In a nutshell, an AI accelerator is a purpose-built hardware component that speeds up processing of AI workloads such as computer vision, speech recognition, natural language processing, and so on. Recent years have seen a proliferation of such accelerators, driven partly by the need to improve real-time response times for AI inference at the edge, and partly by the crush of data from IoT sensors.

So exactly which AI accelerators are out there, and how do they differ from one another? And, more importantly, which accelerators are most suitable for which use cases, and where might they be headed in the future? Let’s take a look at these questions in more detail.

Underlying principles

As we said above, AI accelerators are purpose-built components, aimed specifically at speeding up the processing of AI workloads. So how do these AI workloads differ from more traditional processing tasks? There are several key areas:

High parallelism

Most AI workloads are based on artificial neural networks, which are basically large numbers of basic processing elements (i.e. neurons) that are wired together to form complex patterns of interconnections, like a giant web. For this reason, AI computations are ideally suited to parallel processing.

Matrix computations

The structure of a neural network can be represented by a matrix, where the “weight” of each interconnection is stored as a number in the matrix. Thus, matrix operations play a large role in many AI workloads. For example, in image recognition, a neural network must perform a matrix multiplication operation between an input image and a set of weights in the net’s first “layer”. Then it will consecutively perform matrix multiplication operations between the output of each layer and a set of weights in the next layer, until we get some vector representing the final classification result as the output.

Training vs inference

Neural networks cannot work “out of the box”, but must be trained using an extensive process that involves finding a set of weights that optimally map the input data into a desired output. Once a network is trained, it can be used for “inference,” i.e. to classify new input data. These two tasks require similar but not identical processing parameters, especially in terms of memory bandwidth and number of computations.

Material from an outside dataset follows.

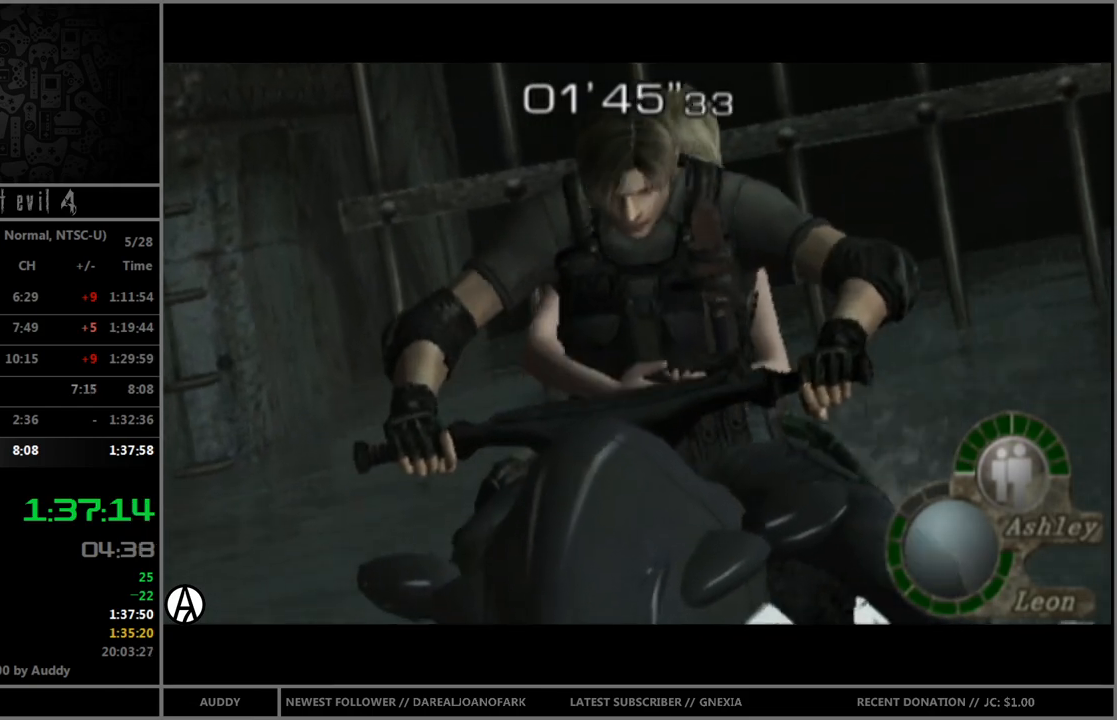
{"buttons": [], "left_stick": "up", "right_stick": "center", "events": [[367, "left_stick", "up"]]}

AI accelerator classification

So far, we have talked about the underlying principles that drive the development of AI accelerators and which distinguish them from other types of processors. Now let’s drill down into the specific types of AI accelerators, and see how these differ from one another.

Graphics Processing Units

Originally developed for rendering graphics on the screen (hence the name), GPUs turned out to be surprisingly good at accelerating deep learning workloads. Unlike CPUs, which work with data in a serial fashion and require a lot of switching between different tasks, GPUs do the opposite: they handle multiple pieces of data (e.g. pixels in an image) at the same time. As the data going through the layers of a neural network is essentially a large matrix (similar to an image), this makes GPUs naturally suited for accelerating the kind of matrix-based operations involved in most deep learning workloads.

Tensor Processing Units

A relatively recent development in the world of AI accelerators, TPUs were initially developed by Google for use in its data centers. The fundamental idea behind TPUs isto put Arithmetic Logic Units (ALUs) physically close together inside a single GPU, only interconnecting the adjacent ones, thus creating a 2D matrix-like structure. This allows TPUs to achieve very high performance with very low power consumption.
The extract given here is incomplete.